Single by Insane Clown Posse and Jack White
- B-side: "Mountain Girl"
- Released: September 13, 2011
- Recorded: August 2011
- Genre: Rap metal
- Length: 3:06
- Label: Third Man
- Songwriters: Violent J, Shaggy 2 Dope, Wolfgang Amadeus Mozart and Jack White
- Producer: Jack White

Insane Clown Posse singles chronology
| "Fonz Pond" (2011) | "Leck mich im Arsch" (2011) | "It's All Over" (2012) |

Jack White singles chronology
| "Fly Farm Blues" (2009) | "Leck Mich Im Arsch" (2011) | "Love Interruption" (2012) |

= Leck mich im Arsch (Insane Clown Posse song) =

"Leck mich im Arsch" is a song by Insane Clown Posse and Jack White. The lyrics are inspired by "Leck mich im Arsch", a scatological canon by Wolfgang Amadeus Mozart (K. 231/382c), while the music is based on a canon called "Leck mir den Arsch fein recht schön sauber" (K. 233/382d). The latter has for two centuries been attributed to Mozart but evidence has shown that the music of the piece was composed by Wenzel Trnka and Mozart merely replaced the original lyrics with his own.

==Background==
In August 2011, Insane Clown Posse was contacted by Jack White, who invited Joseph Bruce and Joseph Utsler to his mansion, because he wanted to collaborate with them. White played the track he was working on, an arrangement of Wolfgang Amadeus Mozart's "Leck mich im Arsch" (German for "Lick my ass!") with live instrumentation by JEFF the Brotherhood, for Bruce and Utsler and explained what the title of the track translated to.

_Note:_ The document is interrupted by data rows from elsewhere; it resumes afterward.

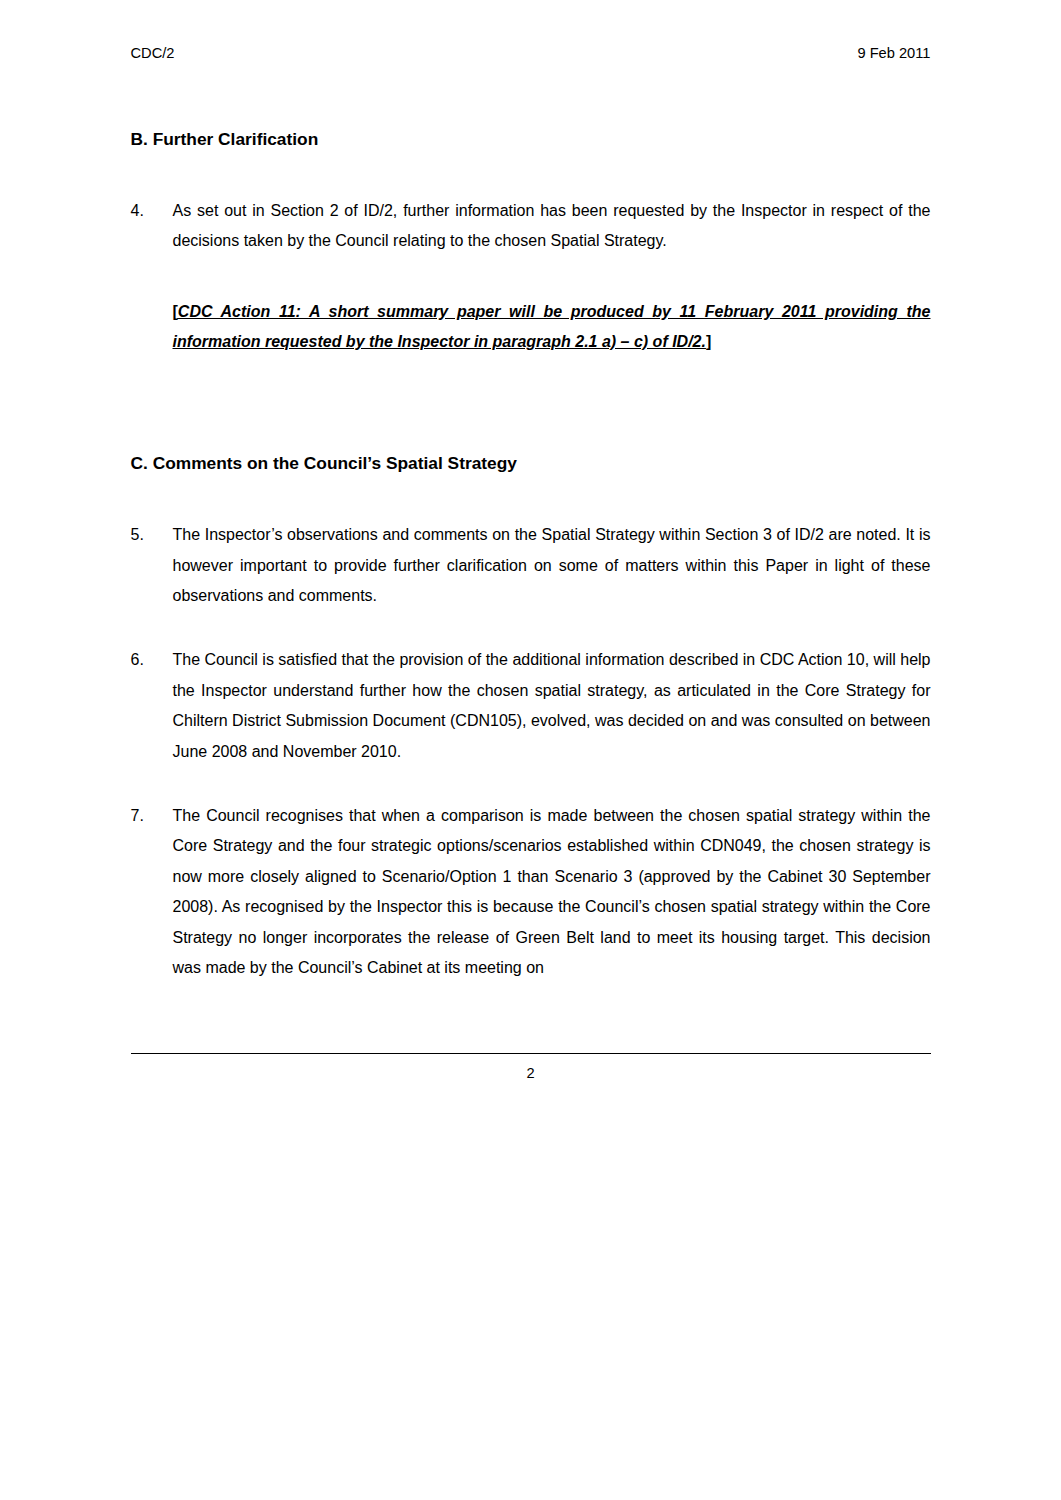CDC/2 9 Feb 2011
B. Further Clarification
4. As set out in Section 2 of ID/2, further information has been requested by the Inspector in respect of the decisions taken by the Council relating to the chosen Spatial Strategy.
[CDC Action 11: A short summary paper will be produced by 11 February 2011 providing the information requested by the Inspector in paragraph 2.1 a) – c) of ID/2.]
C. Comments on the Council’s Spatial Strategy
5. The Inspector’s observations and comments on the Spatial Strategy within Section 3 of ID/2 are noted. It is however important to provide further clarification on some of matters within this Paper in light of these observations and comments.
6. The Council is satisfied that the provision of the additional information described in CDC Action 10, will help the Inspector understand further how the chosen spatial strategy, as articulated in the Core Strategy for Chiltern District Submission Document (CDN105), evolved, was decided on and was consulted on between June 2008 and November 2010.
7. The Council recognises that when a comparison is made between the chosen spatial strategy within the Core Strategy and the four strategic options/scenarios established within CDN049, the chosen strategy is now more closely aligned to Scenario/Option 1 than Scenario 3 (approved by the Cabinet 30 September 2008). As recognised by the Inspector this is because the Council’s chosen spatial strategy within the Core Strategy no longer incorporates the release of Green Belt land to meet its housing target. This decision was made by the Council’s Cabinet at its meeting on
2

Insane Clown Posse were surprised that White wanted to work with them, and said that they had respect for White, who is also from Detroit. Violent J said, "The most respected musician in the world and one of the most hated musicians in the world. We didn't expect that call, brother. I told him, 'I gotta know—why us?'. He said, 'I find myself going to your web site and looking at it. Some stuff I think is genius, some stuff I don't understand at all, but I always find myself going back there and seeing what you're up to."

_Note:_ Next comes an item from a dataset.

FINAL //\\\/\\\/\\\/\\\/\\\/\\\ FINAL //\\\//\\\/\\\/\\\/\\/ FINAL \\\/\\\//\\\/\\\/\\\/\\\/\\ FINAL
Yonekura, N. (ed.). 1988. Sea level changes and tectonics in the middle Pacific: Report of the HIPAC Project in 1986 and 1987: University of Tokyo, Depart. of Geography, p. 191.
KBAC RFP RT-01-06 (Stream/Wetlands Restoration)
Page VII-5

==Production and release==
Bruce perceived that the scatological nature of the composition was the reason why White asked Bruce and Utsler to appear on the song, but once White explained Mozart's sense of humor, they became excited to work on it. Insane Clown Posse went back to their hotel room to write their lyrics, and returned to record with White and JEFF the Brotherhood in White's home recording studio. Bruce and Utsler's vocals were recorded in one take. Insane Clown Posse said that the song was a collaboration and that White asked them for their feedback throughout the recording process. The song was released as a single on September 13, 2011 by White's label Third Man Records.

== Reception ==
Response to the song was first marked by surprise at the collaboration, CBS News calling it "a head-scratcher". It was described as "combin[ing] Violent J and Shaggy 2 Dope's wacky rhymes with Mozart's pristine melody, all thanks to Jack White".

On the German website The Circle, Victoria Schaffrath wrote: "But not everything that works in theory should be put into practice. The result of this collaboration is hard to describe: questionably produced strings, women crooning operetta-like "Kiss my ass" with American accents. Then "Violent J" and "Shaggy 2 Dope" join in, impressing with lines like "Mozart, dope for the most part / respected, cause he knows art." We'd rather not quote the rest of the lyrics here. The "homage," if you can even call it that, lasts a total of 185 seconds." Charlie Jones, of DMY, depicted the song as follows: "Set over the urgent German vocals which continuously demand "Leck Mich Im Arsch", the contribution from the masked hip hop outfit consists mainly of drawn-out skits and more exploration on the theme of bum-licking than you ever thought possible."

Ray Finlayson, of Beats per Minute, was very critical of the result. A review for Glide warned the audience: "If you don't like it, well I can understand good taste. But how can you not laugh at lines like this: Call it a fetish, call him a freak, callin' in need of a tongue on his butt cheek."